Aber da fasste einer — ein Sehniger, Langer mit blauen Augen über dem dunklen Vollbart — ein Sonnengebräunter, der heute nicht die abgerissenen Torfstecherhabern, sondern ein leidliches, bürgerliches Gewand am Leib hatte — also dieser stellte sich vor das vielgeprüfte Panjepferd hin und nahm es dicht am Maul an den Zügeln.
„Geben Sie acht! Das Biest beisst!” schrie Gertrud Hellwig. Aber der Tagelöhner aus dem Torfstich verstand mit Pferden umzugehen. Rückwärts tretend zog er die Kathinka und das Wägelchen mit sich, er bahnte sich eben durch deren Wucht mit dem Rücken einen Weg durch den Bauernbann. Plötzlich waren sie draussen, und die beiden, die Farmerin und der Filzenarbeiter, schüttelten sich lachend die Hand, als wären sie alte Freunde.
„Schönen Dank!” Gertrud Hellwig schaute nach der Stationsuhr des Klingelbähnchens. „Aber Zeit hab’ ich verloren.
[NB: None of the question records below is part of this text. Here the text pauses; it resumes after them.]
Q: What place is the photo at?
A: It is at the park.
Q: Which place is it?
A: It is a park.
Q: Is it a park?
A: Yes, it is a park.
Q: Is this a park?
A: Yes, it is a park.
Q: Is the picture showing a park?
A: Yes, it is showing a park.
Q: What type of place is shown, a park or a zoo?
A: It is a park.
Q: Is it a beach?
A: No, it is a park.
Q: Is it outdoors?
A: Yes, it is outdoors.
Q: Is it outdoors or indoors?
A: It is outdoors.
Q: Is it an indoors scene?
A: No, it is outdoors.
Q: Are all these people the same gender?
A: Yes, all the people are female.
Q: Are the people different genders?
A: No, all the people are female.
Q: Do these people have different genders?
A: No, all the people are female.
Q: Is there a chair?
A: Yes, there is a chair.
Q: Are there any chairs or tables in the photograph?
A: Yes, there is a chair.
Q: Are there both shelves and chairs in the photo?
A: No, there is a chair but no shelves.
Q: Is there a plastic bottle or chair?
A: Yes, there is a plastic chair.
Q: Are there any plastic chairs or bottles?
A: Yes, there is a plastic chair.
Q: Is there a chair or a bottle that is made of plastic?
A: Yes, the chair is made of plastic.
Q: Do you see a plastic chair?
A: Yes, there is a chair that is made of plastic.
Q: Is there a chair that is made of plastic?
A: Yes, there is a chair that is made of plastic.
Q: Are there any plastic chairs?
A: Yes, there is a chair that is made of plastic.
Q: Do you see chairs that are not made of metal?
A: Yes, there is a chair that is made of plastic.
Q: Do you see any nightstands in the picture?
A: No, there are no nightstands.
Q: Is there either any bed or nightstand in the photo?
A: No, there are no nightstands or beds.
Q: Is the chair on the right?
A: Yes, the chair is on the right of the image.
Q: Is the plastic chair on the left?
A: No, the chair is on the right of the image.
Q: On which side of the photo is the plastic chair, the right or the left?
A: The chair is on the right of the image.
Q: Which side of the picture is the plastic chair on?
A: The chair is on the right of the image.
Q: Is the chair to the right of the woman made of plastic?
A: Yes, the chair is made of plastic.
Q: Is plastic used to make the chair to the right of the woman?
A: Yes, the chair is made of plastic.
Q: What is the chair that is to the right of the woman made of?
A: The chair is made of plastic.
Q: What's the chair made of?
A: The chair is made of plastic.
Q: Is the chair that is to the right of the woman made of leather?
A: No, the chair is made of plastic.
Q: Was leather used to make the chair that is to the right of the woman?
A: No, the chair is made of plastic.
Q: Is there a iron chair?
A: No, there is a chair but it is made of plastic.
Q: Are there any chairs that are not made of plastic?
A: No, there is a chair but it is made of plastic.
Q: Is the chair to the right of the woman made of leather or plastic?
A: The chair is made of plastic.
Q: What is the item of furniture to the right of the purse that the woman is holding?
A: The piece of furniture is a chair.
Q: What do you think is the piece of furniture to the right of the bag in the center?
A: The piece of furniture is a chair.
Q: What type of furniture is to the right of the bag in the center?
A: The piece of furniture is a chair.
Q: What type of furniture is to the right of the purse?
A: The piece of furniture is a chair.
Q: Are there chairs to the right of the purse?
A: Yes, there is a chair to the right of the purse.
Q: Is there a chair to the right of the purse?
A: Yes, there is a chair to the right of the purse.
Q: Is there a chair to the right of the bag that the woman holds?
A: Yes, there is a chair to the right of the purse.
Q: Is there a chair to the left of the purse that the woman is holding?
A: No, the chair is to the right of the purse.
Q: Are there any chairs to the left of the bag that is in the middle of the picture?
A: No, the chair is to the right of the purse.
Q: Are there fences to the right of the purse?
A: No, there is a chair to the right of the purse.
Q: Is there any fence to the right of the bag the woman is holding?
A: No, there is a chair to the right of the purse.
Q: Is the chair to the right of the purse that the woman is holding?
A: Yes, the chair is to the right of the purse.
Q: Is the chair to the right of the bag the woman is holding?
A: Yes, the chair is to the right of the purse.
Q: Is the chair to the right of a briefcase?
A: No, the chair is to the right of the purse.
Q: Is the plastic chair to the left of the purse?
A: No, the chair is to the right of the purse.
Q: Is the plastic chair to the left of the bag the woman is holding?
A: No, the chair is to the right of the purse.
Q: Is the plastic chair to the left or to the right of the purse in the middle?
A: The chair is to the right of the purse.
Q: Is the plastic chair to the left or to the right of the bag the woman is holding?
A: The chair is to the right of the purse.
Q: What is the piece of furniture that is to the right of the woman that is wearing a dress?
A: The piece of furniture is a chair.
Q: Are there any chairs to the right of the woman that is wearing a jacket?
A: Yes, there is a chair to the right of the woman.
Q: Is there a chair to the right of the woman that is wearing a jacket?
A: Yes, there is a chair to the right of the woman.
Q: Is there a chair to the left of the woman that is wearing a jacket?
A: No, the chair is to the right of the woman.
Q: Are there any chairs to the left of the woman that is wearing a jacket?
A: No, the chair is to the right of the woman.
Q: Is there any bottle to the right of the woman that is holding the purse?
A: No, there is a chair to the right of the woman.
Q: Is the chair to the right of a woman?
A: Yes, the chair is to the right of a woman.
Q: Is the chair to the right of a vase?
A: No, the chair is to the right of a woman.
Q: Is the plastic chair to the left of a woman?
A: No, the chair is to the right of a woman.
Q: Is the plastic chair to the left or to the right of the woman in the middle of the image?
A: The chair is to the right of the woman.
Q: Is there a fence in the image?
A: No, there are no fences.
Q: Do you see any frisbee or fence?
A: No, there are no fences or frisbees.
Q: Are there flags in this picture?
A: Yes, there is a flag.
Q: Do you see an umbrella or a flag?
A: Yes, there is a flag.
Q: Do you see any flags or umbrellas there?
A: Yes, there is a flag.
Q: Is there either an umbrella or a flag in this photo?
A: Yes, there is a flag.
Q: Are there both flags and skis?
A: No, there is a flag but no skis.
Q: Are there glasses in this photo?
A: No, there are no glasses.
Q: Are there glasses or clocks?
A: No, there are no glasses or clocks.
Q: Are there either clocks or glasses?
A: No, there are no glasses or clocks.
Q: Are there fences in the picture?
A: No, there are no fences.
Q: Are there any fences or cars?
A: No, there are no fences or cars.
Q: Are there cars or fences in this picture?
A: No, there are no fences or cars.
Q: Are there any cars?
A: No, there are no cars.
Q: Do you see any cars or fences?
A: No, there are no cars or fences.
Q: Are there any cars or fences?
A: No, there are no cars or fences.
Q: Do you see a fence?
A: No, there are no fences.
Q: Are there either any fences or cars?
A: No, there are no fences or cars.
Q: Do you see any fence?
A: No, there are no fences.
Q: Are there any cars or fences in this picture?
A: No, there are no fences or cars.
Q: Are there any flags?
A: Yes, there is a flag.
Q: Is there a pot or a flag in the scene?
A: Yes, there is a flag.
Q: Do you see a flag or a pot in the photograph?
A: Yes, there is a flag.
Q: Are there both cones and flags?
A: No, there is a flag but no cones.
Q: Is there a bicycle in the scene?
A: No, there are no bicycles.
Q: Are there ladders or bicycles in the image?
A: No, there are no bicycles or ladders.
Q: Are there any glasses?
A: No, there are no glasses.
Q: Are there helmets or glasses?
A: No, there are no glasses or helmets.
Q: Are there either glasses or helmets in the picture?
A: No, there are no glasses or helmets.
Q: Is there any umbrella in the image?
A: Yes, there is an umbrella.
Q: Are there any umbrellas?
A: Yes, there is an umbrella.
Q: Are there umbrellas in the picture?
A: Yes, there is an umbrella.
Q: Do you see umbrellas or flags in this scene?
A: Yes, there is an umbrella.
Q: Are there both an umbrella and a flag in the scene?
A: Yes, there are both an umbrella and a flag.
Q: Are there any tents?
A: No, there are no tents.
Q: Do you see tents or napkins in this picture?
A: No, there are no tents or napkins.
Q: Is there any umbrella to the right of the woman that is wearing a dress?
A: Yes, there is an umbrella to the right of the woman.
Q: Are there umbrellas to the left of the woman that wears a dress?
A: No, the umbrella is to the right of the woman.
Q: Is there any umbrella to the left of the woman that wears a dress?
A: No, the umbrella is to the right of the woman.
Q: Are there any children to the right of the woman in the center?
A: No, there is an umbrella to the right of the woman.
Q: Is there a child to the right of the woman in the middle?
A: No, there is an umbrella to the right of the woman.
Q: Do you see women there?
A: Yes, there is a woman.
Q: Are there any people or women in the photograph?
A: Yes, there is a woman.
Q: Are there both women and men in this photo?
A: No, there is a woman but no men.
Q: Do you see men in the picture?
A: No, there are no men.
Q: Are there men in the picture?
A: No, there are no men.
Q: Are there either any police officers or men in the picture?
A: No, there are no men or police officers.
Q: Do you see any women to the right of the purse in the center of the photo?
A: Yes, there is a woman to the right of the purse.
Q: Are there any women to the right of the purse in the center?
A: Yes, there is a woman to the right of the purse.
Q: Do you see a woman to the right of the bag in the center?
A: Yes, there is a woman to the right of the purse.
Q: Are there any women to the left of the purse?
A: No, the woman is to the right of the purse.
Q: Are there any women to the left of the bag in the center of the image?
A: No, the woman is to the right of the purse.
Um Gottes willen — gleich fährt der Zug — ich komm nicht mehr zurecht mit meinem Kram!”
„Zu zweit schaffen wir’s!”
Die letzten Reisenden, Kälber und Milchkannen waren eben eingeladen. „Herrgottssakerment — wo kommt’s denn ihr zwei noch her — mit euren Körben und Schachteln? . . . Nix wie rein damit! Geht gerad’ noch!”
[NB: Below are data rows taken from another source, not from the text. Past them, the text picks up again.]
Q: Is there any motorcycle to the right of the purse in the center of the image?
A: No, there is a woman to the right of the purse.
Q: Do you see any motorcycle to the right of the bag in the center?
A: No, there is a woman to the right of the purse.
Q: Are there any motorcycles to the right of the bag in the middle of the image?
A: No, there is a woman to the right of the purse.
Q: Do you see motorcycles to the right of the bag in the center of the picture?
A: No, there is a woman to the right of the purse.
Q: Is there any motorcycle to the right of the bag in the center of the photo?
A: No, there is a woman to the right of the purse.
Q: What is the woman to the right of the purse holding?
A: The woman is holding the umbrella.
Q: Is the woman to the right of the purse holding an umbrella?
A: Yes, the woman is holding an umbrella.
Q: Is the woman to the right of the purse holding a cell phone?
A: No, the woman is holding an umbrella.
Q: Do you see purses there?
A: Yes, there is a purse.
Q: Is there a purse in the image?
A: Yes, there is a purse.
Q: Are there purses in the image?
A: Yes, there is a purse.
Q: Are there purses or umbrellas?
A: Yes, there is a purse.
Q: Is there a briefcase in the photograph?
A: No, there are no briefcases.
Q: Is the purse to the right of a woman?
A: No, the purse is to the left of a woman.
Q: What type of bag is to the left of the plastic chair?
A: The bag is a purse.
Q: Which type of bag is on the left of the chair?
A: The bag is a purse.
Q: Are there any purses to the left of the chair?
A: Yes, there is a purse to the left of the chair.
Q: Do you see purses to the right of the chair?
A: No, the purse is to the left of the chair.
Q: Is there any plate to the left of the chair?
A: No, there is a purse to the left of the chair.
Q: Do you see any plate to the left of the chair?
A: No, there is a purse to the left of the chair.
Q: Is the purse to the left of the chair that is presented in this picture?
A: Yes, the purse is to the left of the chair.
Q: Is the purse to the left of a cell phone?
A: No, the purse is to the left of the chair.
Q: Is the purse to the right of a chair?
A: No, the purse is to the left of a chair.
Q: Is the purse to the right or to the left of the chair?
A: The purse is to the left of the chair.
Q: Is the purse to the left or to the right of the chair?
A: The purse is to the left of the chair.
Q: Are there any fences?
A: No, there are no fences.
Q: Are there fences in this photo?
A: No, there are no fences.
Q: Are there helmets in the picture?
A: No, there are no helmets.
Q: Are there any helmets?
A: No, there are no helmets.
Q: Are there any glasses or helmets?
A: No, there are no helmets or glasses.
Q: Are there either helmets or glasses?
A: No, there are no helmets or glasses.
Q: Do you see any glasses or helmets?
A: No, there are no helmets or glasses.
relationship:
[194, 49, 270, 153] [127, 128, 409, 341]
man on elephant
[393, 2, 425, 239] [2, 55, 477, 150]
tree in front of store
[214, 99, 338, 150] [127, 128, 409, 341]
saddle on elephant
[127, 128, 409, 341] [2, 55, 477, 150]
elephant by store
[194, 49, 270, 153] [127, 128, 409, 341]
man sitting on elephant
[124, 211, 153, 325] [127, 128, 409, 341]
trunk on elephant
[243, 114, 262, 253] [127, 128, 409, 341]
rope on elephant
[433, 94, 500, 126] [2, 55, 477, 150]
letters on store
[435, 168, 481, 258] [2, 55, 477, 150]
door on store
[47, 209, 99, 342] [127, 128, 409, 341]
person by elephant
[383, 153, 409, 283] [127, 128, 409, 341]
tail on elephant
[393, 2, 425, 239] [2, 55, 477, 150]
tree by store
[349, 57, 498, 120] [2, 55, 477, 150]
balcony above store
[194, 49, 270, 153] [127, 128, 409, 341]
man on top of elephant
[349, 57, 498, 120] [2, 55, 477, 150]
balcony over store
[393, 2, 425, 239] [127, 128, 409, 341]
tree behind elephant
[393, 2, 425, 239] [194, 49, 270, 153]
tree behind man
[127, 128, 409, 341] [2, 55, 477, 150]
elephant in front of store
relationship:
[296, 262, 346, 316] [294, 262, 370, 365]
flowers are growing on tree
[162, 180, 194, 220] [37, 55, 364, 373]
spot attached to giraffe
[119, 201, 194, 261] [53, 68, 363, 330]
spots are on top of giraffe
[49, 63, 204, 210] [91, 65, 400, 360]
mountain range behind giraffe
Das Zügle rollte fern in bedächtiger Schnelle davon. Gertrud Hellwig sagte, noch atemlos:
„Jetzt muss ich das Pferd einstellen . . . gegenüber in der Bahnhofswirtschaft . . .”
„Und dann?”
„Dann muss ich warten, bis sich die Kathinka für die Rückfahrt verschnauft hat. Sie soll ja schon siebenundzwanzig Jahre alt sein. Ein, zwei Stunden heisst’s jetzt schon hier sich die Beine vertreten!”